Nevertheless, the broader point reverberates the fact that although Millennials may want to have financial stability and believe they are doing enough to get there, the data say they just aren’t doing nearly enough.

Currently, the data say that the millennial generation has a savings rate of negative 2%. This pales in comparison to the positive rates of around 3% for those aged 35 to 44 and a 6% savings rate for those aged 45 to 54. Despite strong job creation, with total non–farm payroll employment increasing by 295,000 in the month of February and unemployment projected to fall as low as 5% over the next few months, the personal savings and finances of millennials remains precarious. The divergence in savings across millennials and baby boomers suggests that although the spending of millennials might be a positive for American spending and economic growth, this welfare comes only in the short term. The fact that millennials aren’t saving will hurt their ability to spend money in the future.

A renewed focus on health for millennials

Interestingly, contrary to the notions of “young invincibles” espoused by proponents of the Affordable Care Act, in a recent study Aetna found that millennials put a premium on their overall health relative of their Gen X and Baby Boom predecessors, where “healthy” does not just mean “not sick”. Part of this involves an increased millennial commitment to eating the right foods and exercising.

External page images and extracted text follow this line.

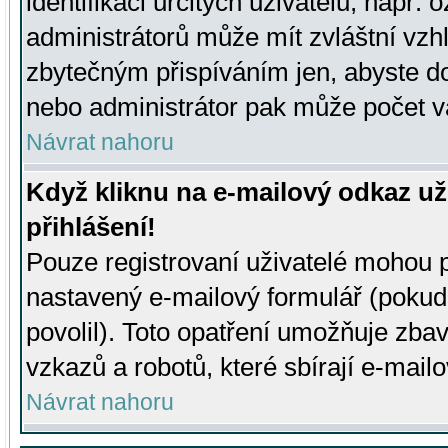
identifikaci určitých uživatelů, např.
administrátorů může mít zvláštní vzh
zbytečným přispíváním jen, abyste d
nebo administrátor pak může počet va
Návrat nahoru
Když kliknu na e-mailový odkaz už
přihlášení!
Pouze registrovaní uživatelé mohou p
nastavený e-mailový formulář (pokud
povolil). Toto opatření umožňuje zba
vzkazů a robotů, které sbírají e-mail
Návrat nahoru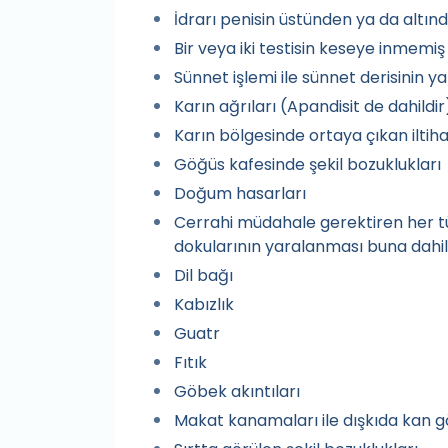
İdrarı penisin üstünden ya da alt
Bir veya iki testisin keseye inmemi
Sünnet işlemi ile sünnet derisinin 
Karın ağrıları (Apandisit de dahildir
Karın bölgesinde ortaya çıkan iltih
Göğüs kafesinde şekil bozuklukları
Doğum hasarları
Cerrahi müdahale gerektiren her tür
dokularının yaralanması buna dahil
Dil bağı
Kabızlık
Guatr
Fıtık
Göbek akıntıları
Makat kanamaları ile dışkıda kan g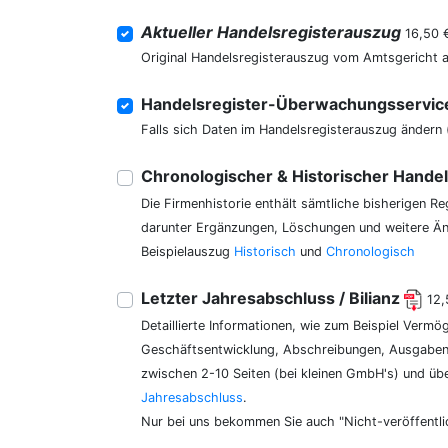
Aktueller Handelsregisterauszug
16,50 
Original Handelsregisterauszug vom Amtsgericht 
Handelsregister-Überwachungsservi
Falls sich Daten im Handelsregisterauszug ändern 
Chronologischer & Historischer Hande
Die Firmenhistorie enthält sämtliche bisherigen R
darunter Ergänzungen, Löschungen und weitere Änd
Beispielauszug
Historisch
und
Chronologisch
Letzter Jahresabschluss / Bilianz
12,
Detaillierte Informationen, wie zum Beispiel Vermö
Geschäftsentwicklung, Abschreibungen, Ausgaben,
zwischen 2-10 Seiten (bei kleinen GmbH's) und üb
Jahresabschluss
.
Nur bei uns bekommen Sie auch "Nicht-veröffentli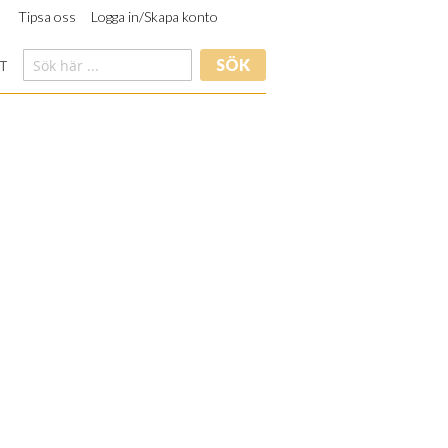
Tipsa oss
Logga in/Skapa konto
SÖK
T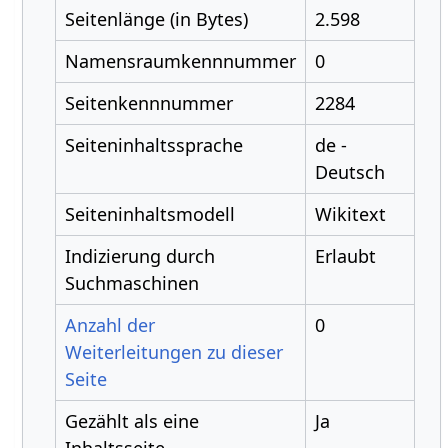
Seitenlänge (in Bytes)
2.598
Namensraumkennnummer
0
Seitenkennnummer
2284
Seiteninhaltssprache
de -
Deutsch
Seiteninhaltsmodell
Wikitext
Indizierung durch
Erlaubt
Suchmaschinen
Anzahl der
0
Weiterleitungen zu dieser
Seite
Gezählt als eine
Ja
Inhaltsseite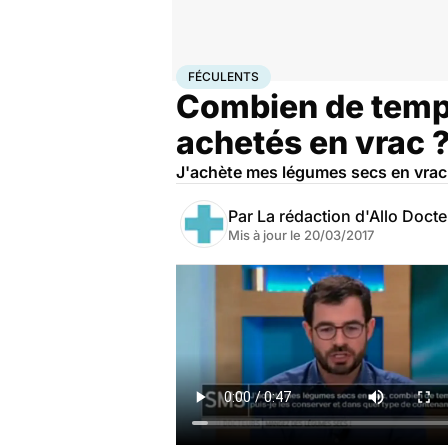
Accueil
Santé
Féculents
FÉCULENTS
Combien de temp
achetés en vrac 
J'achète mes légumes secs en vrac,
Par
La rédaction d'Allo Doct
Mis à jour le
20/03/2017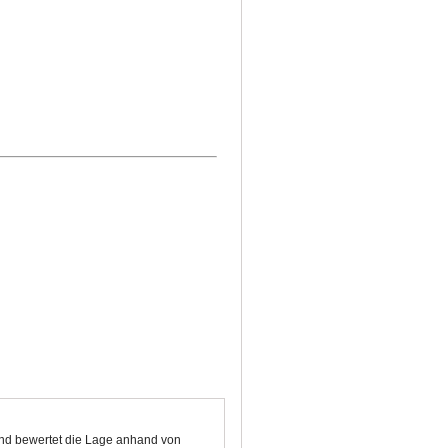
 und bewertet die Lage anhand von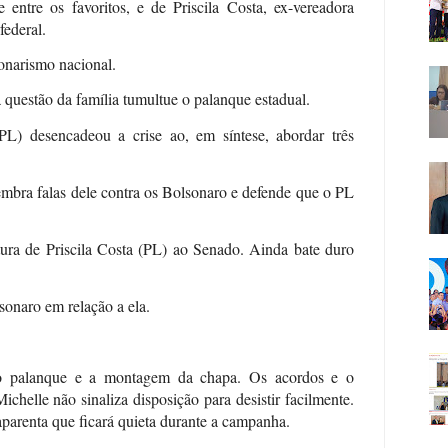
 entre os favoritos, e de Priscila Costa, ex-vereadora
ederal.
onarismo nacional.
a questão da família tumultue o palanque estadual.
PL) desencadeou a crise ao, em síntese, abordar três
embra falas dele contra os Bolsonaro e defende que o PL
ura de Priscila Costa (PL) ao Senado. Ainda bate duro
sonaro em relação a ela.
a o palanque e a montagem da chapa. Os acordos e o
chelle não sinaliza disposição para desistir facilmente.
parenta que ficará quieta durante a campanha.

A reduced importance on home and auto ownership

New research on millennials from the Transamerica Center For Retirement Studies shows that home ownership (as well a car ownership) is less important for millennials relative to older generations. In short, the must-have major purchases for the Gen X and Baby Boom generations appear not to have the same clout with many of today’s millennials.

Lag in literacy and numeracy among U.S. millennials

The generation born between 1980 and 2010 has been cited as lagging in literacy and numeracy. Just last week, U.S. millennials were cited as among the world’s least skilled people, according to researchers at the Educational Testing Service (ETS). The Princeton-based researchers discovered a four-way tie between millennials (those born after 1980) the United States, the Slovak Republic, Poland and Ireland for last place in the category “problem-solving in technology-rich environments.”

Millennials Participating In The “Sharing Economy”

According to the Goldman Sachs research cited earlier, when marketing to millennials, brand managers should keep in mind the vast array of product information, reviews, and price comparisons available to this generation. Given the vast amount of data available on this group, it is difficult to sum them up in a few words. But what does seem to hold true is that Millennials are turning to goods and services without committing to own. This is being called the “sharing economy”. Not only do Millennials share information online through social media, but they are increasingly turning to sharing housing and ride services with one another.

Such collaborative consumption appears to be increasingly the norm amongst millennials and for them, sharing is a favorable service mechanism.

Given today’s interconnected global economy, it is important to remember that what is mine can also be yours, but only for the appropriate price.

This is increasingly the case with the millennial generation and their consumer habits.